Yanık, 2022 yılında da farklı hedef kitlelere yönelik farkındalık çalışmaların devam edeceğini belirterek, özellikle muhtarlara yönelik seminerleri yaygınlaştıracaklarını söyledi.
"Şiddeti özendiren yayınlardan kaçınılmalı"
Topluma farklı örnekler sunan ve zihniyetlerin dönüşümü üzerinde etkili olan bir unsurun da medya içerikleri olduğuna işaret eden Yanık, şöyle devam etti:
"Biz bu noktada medya kuruluşlarından da sorumluluk almalarını istiyor ve şiddeti özendiren yayınlardan kaçınmalarının doğru olduğunu düşünüyoruz.
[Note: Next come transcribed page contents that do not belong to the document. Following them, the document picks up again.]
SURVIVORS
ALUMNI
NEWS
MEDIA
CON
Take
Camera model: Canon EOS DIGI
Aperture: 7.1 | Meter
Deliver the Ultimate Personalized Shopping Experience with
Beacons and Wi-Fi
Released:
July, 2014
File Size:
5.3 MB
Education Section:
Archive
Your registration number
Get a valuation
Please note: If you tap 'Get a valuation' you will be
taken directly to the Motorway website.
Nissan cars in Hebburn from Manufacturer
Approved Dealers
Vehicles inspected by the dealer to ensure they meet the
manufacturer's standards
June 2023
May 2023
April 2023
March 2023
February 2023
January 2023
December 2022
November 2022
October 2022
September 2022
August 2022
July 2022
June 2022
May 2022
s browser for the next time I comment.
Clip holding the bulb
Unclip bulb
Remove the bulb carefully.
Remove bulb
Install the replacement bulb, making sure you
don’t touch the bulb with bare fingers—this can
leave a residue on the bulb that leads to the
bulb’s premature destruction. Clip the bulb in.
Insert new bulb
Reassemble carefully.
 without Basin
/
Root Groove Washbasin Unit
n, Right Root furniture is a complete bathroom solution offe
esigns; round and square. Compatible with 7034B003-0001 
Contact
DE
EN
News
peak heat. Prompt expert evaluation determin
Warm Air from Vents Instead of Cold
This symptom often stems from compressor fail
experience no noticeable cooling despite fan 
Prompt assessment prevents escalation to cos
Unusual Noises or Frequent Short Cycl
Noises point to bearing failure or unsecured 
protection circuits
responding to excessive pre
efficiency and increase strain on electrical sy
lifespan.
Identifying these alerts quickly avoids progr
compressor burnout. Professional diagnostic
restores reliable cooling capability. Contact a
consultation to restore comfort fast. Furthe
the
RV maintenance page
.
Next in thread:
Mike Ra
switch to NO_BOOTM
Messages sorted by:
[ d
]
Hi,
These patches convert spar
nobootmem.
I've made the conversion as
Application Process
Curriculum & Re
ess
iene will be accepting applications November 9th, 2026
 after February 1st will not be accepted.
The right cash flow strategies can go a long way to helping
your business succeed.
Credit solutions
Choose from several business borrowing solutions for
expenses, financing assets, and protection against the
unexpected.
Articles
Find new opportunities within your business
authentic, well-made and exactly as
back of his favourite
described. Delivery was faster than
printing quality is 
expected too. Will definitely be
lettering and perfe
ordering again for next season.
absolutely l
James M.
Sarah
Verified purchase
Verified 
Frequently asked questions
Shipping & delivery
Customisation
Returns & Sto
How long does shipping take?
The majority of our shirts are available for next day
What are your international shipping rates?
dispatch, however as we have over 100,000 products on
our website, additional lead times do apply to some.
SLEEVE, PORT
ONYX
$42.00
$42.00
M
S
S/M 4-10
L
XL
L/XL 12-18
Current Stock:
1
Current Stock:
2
Ayrıca, ekrana yansıyan görsellerde şiddet içeren görüntülere fazlaca yer verilmesi şiddeti normalleştiren bir etkiye yol açıyor. Şiddet haberleri verilirken mümkün olduğunca görüntü kullanılmamasının, mağdurun isminin ve görüntüsünün gizlenmesinin, mağdurdan ziyade faile odaklanılmasının daha isabetli bir tutum olduğuna inanıyoruz. İcracı Bakanlıklar olarak medyadan bu konuda gerekli hassasiyeti göstermelerini bekliyoruz."
Bakan Yanık, Basın ve Yayım Faaliyetleri konulu Cumhurbaşkanlığı Genelgesinde bu beklentinin resmiyete kavuştuğunu belirterek, genelgede aileyi korumanın ve güçlendirmenin önemli araçlarından birinin de sorumlu ve etik bir medya anlayışı olduğunun belirtildiğine işaret etti.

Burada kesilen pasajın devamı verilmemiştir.